Several graduates of the Buerk Center’s programs and competitions were also able to speak to the representatives about their entrepreneurial experiences, including Suzanne Scharlock, a recent Foster School and Lavin Entrepreneurship Program graduate. Below is a transcript of her talk.

“I was a Lavin student, which [is a program that] gives out scholarships for entrepreneurial-minded students. It basically has a scholarship program which gives out scholarships for getting a job at a startup, not toward your tuition. So I took advantage of my Lavin scholarship while I was a freshman and I was connected with a startup in South Lake Union. It actually came out of the Techstars program when the startup office was located in South Lake Union, not in its current office today.

That was absolutely the best experience I could have ever had. I was connected with a wide community of Seattle entrepreneurs. I was the first employee after the CTO and the CEO, so I really had the experience of being on the founding team. I signed stock options when I was 19 years old [and] I got to go to South by Southwest, the major tech competition in Texas, and assist with the pitch.

Our company actually ended up pivoting, and I became the head of product marketing and helped launch the new app in the app store. I managed that whole product launch. This past April, we were acquired by Rhapsody International. We were actually on-boarded onto that team, so I was employed after graduation!

So it was really exciting because while we were going through the acquisition, I was taking the entrepreneurial finance class in the entrepreneurship school, so I was learning about the entrepreneurship acquisition process in class and actually experiencing it in real life at the company that I was working for.

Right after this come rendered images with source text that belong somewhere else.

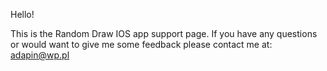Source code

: Hello!

This is the Random Draw IOS app support page. If you have any questions or would want to give me some feedback please contact me at: adapin@wp.pl
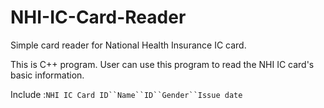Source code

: # NHI-IC-Card-Reader
Simple card reader for National Health Insurance IC card.

  This is C++ program.
  User can use this program to read the
  NHI IC card's basic information.

Include :`NHI IC Card ID``Name``ID``Gender``Issue date`


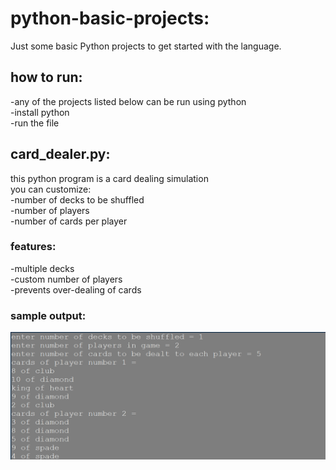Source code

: # python-basic-projects:
Just some basic Python projects to get started with the language.
## how to run:
-any of the projects listed below can be run using python  
-install python  
-run the file  

## card_dealer.py:
this python program is a card dealing simulation  
you can customize:  
-number of decks to be shuffled  
-number of players  
-number of cards per player  

### features:  
-multiple decks  
-custom number of players  
-prevents over-dealing of cards  

### sample output:
![sample output](card_dealer_sample.png)
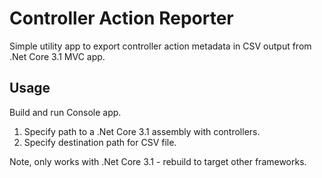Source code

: # Controller Action Reporter

Simple utility app to export controller action metadata in CSV output from .Net Core 3.1 MVC app.

## Usage

Build and run Console app.
1. Specify path to a .Net Core 3.1 assembly with controllers.
2. Specify destination path for CSV file.

Note, only works with .Net Core 3.1 - rebuild to target other frameworks.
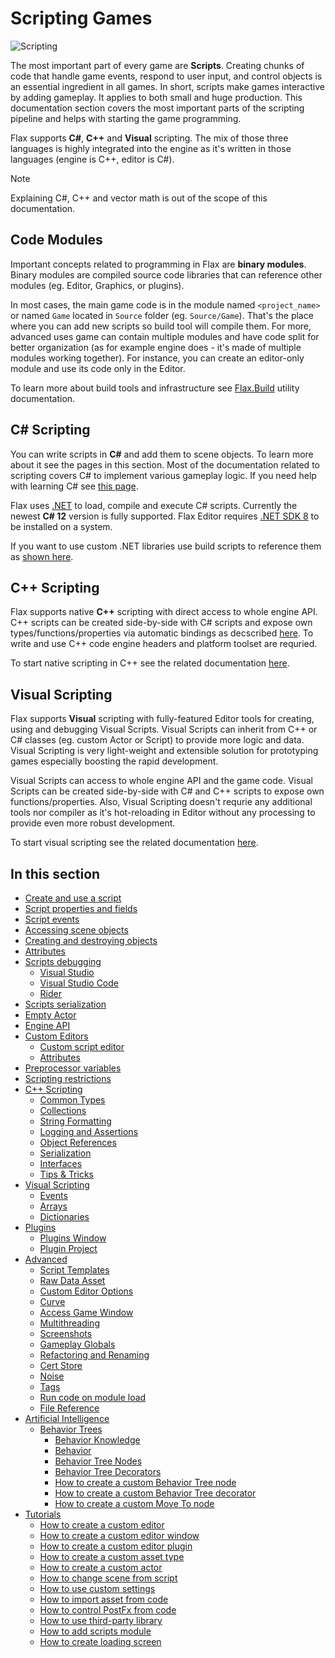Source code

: # Scripting Games

![Scripting](media/title.jpg)

The most important part of every game are **Scripts**. Creating chunks of code that handle game events, respond to user input, and control objects is an essential ingredient in all games. In short, scripts make games interactive by adding gameplay. It applies to both small and huge production. This documentation section covers the most important parts of the scripting pipeline and helps with starting the game programming.

Flax supports **C#**, **C++** and **Visual** scripting. The mix of those three languages is highly integrated into the engine as it's written in those languages (engine is C++, editor is C#).

> [!Note]
> Explaining C#, C++ and vector math is out of the scope of this documentation.

## Code Modules

Important concepts related to programming in Flax are **binary modules**. Binary modules are compiled source code libraries that can reference other modules (eg. Editor, Graphics, or plugins).

In most cases, the main game code is in the module named `<project_name>` or named `Game` located in `Source` folder (eg. `Source/Game`). That's the place where you can add new scripts so build tool will compile them. For more, advanced uses game can contain multiple modules and have code split for better organization (as for example engine does - it's made of multiple modules working together). For instance, you can create an editor-only module and use its code only in the Editor.

To learn more about build tools and infrastructure see [Flax.Build](../editor/flax-build/index.md) utility documentation.

## C# Scripting

You can write scripts in **C#** and add them to scene objects. To learn more about it see the pages in this section. Most of the documentation related to scripting covers C# to implement various gameplay logic. If you need help with learning C# see [this page](http://www.letmegooglethat.com/?q=C%23+tutorial).

Flax uses [.NET](https://dotnet.microsoft.com/en-us) to load, compile and execute C# scripts.
Currently the newest **C# 12** version is fully supported. Flax Editor requires [.NET SDK 8](https://dotnet.microsoft.com/en-us/download/dotnet/8.0) to be installed on a system.

If you want to use custom .NET libraries use build scripts to reference them as [shown here](tutorials/use-third-party-library.md).

## C++ Scripting

Flax supports native **C++** scripting with direct access to whole engine API. C++ scripts can be created side-by-side with C# scripts and expose own types/functions/properties via automatic bindings as decscribed [here](../editor/flax-build/api-tags.md). To write and use C\+\+ code engine headers and platform toolset are requried.

To start native scripting in C\+\+ see the related documentation [here](cpp/index.md).

## Visual Scripting

Flax supports **Visual** scripting with fully-featured Editor tools for creating, using and debugging Visual Scripts. Visual Scripts can inherit from C++ or C# classes (eg. custom Actor or Script) to provide more logic and data. Visual Scripting is very light-weight and extensible solution for prototyping games especially boosting the rapid development.

Visual Scripts can access to whole engine API and the game code. Visual Scripts can be created side-by-side with C# and C++ scripts to expose own functions/properties. Also, Visual Scripting doesn't requrie any additional tools nor compiler as it's hot-reloading in Editor without any processing to provide even more robust development.

To start visual scripting see the related documentation [here](visual/index.md).

## In this section

* [Create and use a script](new-script.md)
* [Script properties and fields](properties.md)
* [Script events](events.md)
* [Accessing scene objects](scene-objects.md)
* [Creating and destroying objects](objects-lifetime.md)
* [Attributes](attributes.md)
* [Scripts debugging](debugging/index.md)
  * [Visual Studio](debugging/visual-studio.md)
  * [Visual Studio Code](debugging/visual-studio-code.md)
  * [Rider](debugging/rider.md)
* [Scripts serialization](serialization/index.md)
* [Empty Actor](empty-actor.md)
* [Engine API](engine-api.md)
* [Custom Editors](custom-editors/index.md)
  * [Custom script editor](tutorials/custom-editor.md)
  * [Attributes](custom-editors/attributes.md)
* [Preprocessor variables](preprocessor.md)
* [Scripting restrictions](restrictions.md)
* [C++ Scripting](cpp/index.md)
  * [Common Types](cpp/common-types.md)
  * [Collections](cpp/collections.md)
  * [String Formatting](cpp/string-formatting.md)
  * [Logging and Assertions](cpp/logging-assertions.md)
  * [Object References](cpp/object-references.md)
  * [Serialization](cpp/serialization.md)
  * [Interfaces](cpp/interfaces.md)
  * [Tips & Tricks](cpp/tips-tricks.md)
* [Visual Scripting](visual/index.md)
  * [Events](visual/events.md)
  * [Arrays](visual/arrays.md)
  * [Dictionaries](visual/dictionaries.md)
* [Plugins](plugins/index.md)
  * [Plugins Window](plugins/plugins-window.md)
  * [Plugin Project](plugins/plugin-project.md)
* [Advanced](advanced/index.md)
  * [Script Templates](advanced/templates.md)
  * [Raw Data Asset](advanced/raw-data-asset.md)
  * [Custom Editor Options](advanced/custom-editor-options.md)
  * [Curve](advanced/curve.md)
  * [Access Game Window](advanced/access-game-window.md)
  * [Multithreading](advanced/multithreading.md)
  * [Screenshots](advanced/screenshots.md)
  * [Gameplay Globals](advanced/gameplay-globals.md)
  * [Refactoring and Renaming](advanced/refactoring-renaming.md)
  * [Cert Store](advanced/cert-store.md)
  * [Noise](advanced/noise.md)
  * [Tags](advanced/tags.md)
  * [Run code on module load](advanced/code-on-load.md)
  * [File Reference](advanced/file-reference.md)
* [Artificial Intelligence](ai/index.md)
  * [Behavior Trees](ai/behavior-trees/index.md)
    * [Behavior Knowledge](ai/behavior-trees/knowledge.md)
    * [Behavior](ai/behavior-trees/behavior.md)
    * [Behavior Tree Nodes](ai/behavior-trees/nodes.md)
    * [Behavior Tree Decorators](ai/behavior-trees/decorators.md)
    * [How to create a custom Behavior Tree node](ai/behavior-trees/custom-node.md)
    * [How to create a custom Behavior Tree decorator](ai/behavior-trees/custom-decorator.md)
    * [How to create a custom Move To node](ai/behavior-trees/custom-move-to.md)
* [Tutorials](tutorials/index.md)
  * [How to create a custom editor](tutorials/custom-editor.md)
  * [How to create a custom editor window](tutorials/custom-window.md)
  * [How to create a custom editor plugin](tutorials/custom-plugin.md)
  * [How to create a custom asset type](tutorials/custom-asset.md)
  * [How to create a custom actor](tutorials/custom-actor.md)
  * [How to change scene from script](tutorials/change-scene.md)
  * [How to use custom settings](tutorials/custom-settings.md)
  * [How to import asset from code](tutorials/import-asset-from-code.md)
  * [How to control PostFx from code](tutorials/control-postfx-from-code.md)
  * [How to use third-party library](tutorials/use-third-party-library.md)
  * [How to add scripts module](tutorials/add-scripts-module.md)
  * [How to create loading screen](tutorials/loading-screen.md)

I absolutely, 100 percent accredit my ability to work in startups to the Lavin program. I would not have been connected to that company if it hadn’t been for Lavin and to have really built my network. As Connie [Bourassa-Shaw, the Buerk Center for Entrepreneurship’s director] had said before, your network is your net worth. I really feel well-equipped to start my own company in the future because of the network I was able to build through the Lavin program.”